To make things even more complicated, one recent molecular phylogeny seems to show a group of hyphal chytrids known as the Monoblepheraceae as the earliest branch at the base of the fungal tree of life, an earlier branching than even Chytridiomycota. (I should note that this placement of the Monoblepheraceae is at odds with all other phylogenies of the fungal kingdom found so far—most place this group within the Chytridiomycota.)

Does this indicate that the ancestral state of the fungi was perhaps the “hyphal chytrid” form, with some branches retaining the zoosporic state and losing hyphae, while the great majority of fun­gal species did the opposite? Perhaps, but as we often say in science, “More data is needed.”

However hyphae originated among the chytrids, we know that 99%+ of fungal species are non-zoosporic and that the emergence of a totally hyphal form was critical to the “advance of the fungi” onto land and into the many niches that fungi occupy. (As was the later emergence of hyphal septa, which allowed a more differentiated and often complex morphology.) But where does that leave single-celled yeasts? Yeasts are in fact widespread in the fungal kingdom—two primary branches of the Ascomy­cota, the Taphrinomycotina and the better-known Saccharomycotina, consist mostly of yeasts. There are other small groups of yeasts found in many other places in the fungal kingdom, including many fungi with yeast and hyphal stages at different stages of their life cycle.

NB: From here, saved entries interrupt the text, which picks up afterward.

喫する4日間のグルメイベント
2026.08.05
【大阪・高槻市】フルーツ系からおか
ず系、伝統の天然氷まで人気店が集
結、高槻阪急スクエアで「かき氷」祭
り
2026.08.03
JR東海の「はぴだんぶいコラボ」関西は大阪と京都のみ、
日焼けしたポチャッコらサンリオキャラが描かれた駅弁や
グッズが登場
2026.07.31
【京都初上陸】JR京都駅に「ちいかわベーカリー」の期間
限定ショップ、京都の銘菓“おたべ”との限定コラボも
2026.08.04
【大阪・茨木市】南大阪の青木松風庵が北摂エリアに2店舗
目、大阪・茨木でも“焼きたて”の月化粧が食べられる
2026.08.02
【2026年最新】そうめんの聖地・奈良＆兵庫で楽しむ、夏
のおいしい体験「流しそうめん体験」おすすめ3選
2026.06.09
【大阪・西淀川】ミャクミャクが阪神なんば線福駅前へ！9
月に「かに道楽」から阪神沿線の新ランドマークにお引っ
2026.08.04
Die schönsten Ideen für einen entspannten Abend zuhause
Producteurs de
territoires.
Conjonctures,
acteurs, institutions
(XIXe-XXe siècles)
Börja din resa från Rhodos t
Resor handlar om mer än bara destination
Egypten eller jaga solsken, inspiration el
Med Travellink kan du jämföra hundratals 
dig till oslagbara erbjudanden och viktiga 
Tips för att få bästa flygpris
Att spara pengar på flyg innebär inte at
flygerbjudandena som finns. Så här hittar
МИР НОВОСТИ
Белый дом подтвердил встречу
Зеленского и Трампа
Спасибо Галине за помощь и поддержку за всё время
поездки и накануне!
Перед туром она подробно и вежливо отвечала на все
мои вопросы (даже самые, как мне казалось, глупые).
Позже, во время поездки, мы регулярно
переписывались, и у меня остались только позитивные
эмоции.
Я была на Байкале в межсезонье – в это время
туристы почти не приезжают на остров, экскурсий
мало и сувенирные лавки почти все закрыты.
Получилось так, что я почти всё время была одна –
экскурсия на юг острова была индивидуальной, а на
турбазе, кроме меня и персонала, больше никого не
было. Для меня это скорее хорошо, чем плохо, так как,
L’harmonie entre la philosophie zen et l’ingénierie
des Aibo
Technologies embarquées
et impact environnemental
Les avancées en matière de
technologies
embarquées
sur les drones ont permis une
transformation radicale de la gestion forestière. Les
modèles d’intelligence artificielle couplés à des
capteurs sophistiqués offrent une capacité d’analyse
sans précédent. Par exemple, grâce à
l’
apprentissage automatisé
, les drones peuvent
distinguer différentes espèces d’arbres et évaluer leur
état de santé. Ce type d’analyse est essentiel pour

Phylogeny points to a clear pattern—within the fungal tree of life, yeasts inevitably show a multicellular hyphal ancestor. In fact, sometimes they are very close relatives—Ashbya gossypii is in the same family as the yeast S. cerevisiae and the two share 95% identity between their genomes, yet the former species is entirely hyphal in growth form, without a known yeast stage. Single-celled yeasts are a derived form, a good example of evolution from a complex to a seemingly simpler form.

Budding Yeast

Research on the growth of hyphae has led to a better understanding of the development of yeasts. Septate hyphae grow by con­tinually elongating at the growing tip, then branching off or laying down septa (cross-walls) downstream. Some alterations of this process will produce yeasts. Initial budding of a yeast cell resembles hyphal branching (albeit, without the emergence of the characteristic “Spitzenkorper” characteristic of the hyphal growth tip). This “branch” polarizes and extends, but its further polar­ization and tip growth is terminated soon after it lays down a septa dividing itself from the parent cell. Finally, the newly formed yeast cell splits off from the parent. Likewise, yeast sexual conjugation is similar in many ways to hyphal merging. Under the right conditions, yeasts like S. cerevisiae will even produce short hyphal segments sometimes called “pseudohyphae”.

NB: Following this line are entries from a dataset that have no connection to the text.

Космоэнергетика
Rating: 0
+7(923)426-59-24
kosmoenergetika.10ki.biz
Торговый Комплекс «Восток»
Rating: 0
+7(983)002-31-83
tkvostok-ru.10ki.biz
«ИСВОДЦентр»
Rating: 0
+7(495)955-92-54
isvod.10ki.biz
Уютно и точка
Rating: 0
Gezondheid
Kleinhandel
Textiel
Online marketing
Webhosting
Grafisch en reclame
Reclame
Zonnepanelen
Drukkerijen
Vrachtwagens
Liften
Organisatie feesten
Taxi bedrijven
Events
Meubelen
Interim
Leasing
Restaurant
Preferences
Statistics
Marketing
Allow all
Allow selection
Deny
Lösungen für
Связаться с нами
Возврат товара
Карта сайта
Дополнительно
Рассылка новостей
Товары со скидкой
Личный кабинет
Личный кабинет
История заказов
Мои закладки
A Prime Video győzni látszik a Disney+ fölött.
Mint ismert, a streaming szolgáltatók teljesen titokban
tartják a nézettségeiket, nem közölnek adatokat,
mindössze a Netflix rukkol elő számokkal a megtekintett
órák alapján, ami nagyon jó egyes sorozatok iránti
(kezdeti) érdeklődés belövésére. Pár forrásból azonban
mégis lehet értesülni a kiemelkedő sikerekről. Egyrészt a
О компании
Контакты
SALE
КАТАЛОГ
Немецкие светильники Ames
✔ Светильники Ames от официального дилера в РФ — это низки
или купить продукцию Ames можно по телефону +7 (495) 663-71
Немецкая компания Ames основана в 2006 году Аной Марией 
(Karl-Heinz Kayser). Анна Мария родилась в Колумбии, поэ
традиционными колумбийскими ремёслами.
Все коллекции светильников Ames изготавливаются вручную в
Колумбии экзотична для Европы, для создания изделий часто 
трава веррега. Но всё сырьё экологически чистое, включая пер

There is much that remains to be understood about the development of fungal morphology, notably how fleshy, differentiated fruiting bodies (aka, mushrooms) emerged from a basic vegetative mycelial state. Indeed, only a few whole genomes of mush­room-producing species (Coprinopsis cinerea and Laccaria laccata) are even fully sequenced. Fungal “evo-devo” (evolutionary developmental biology) is still in its infancy, but will yield many fascinating insights in the years to come.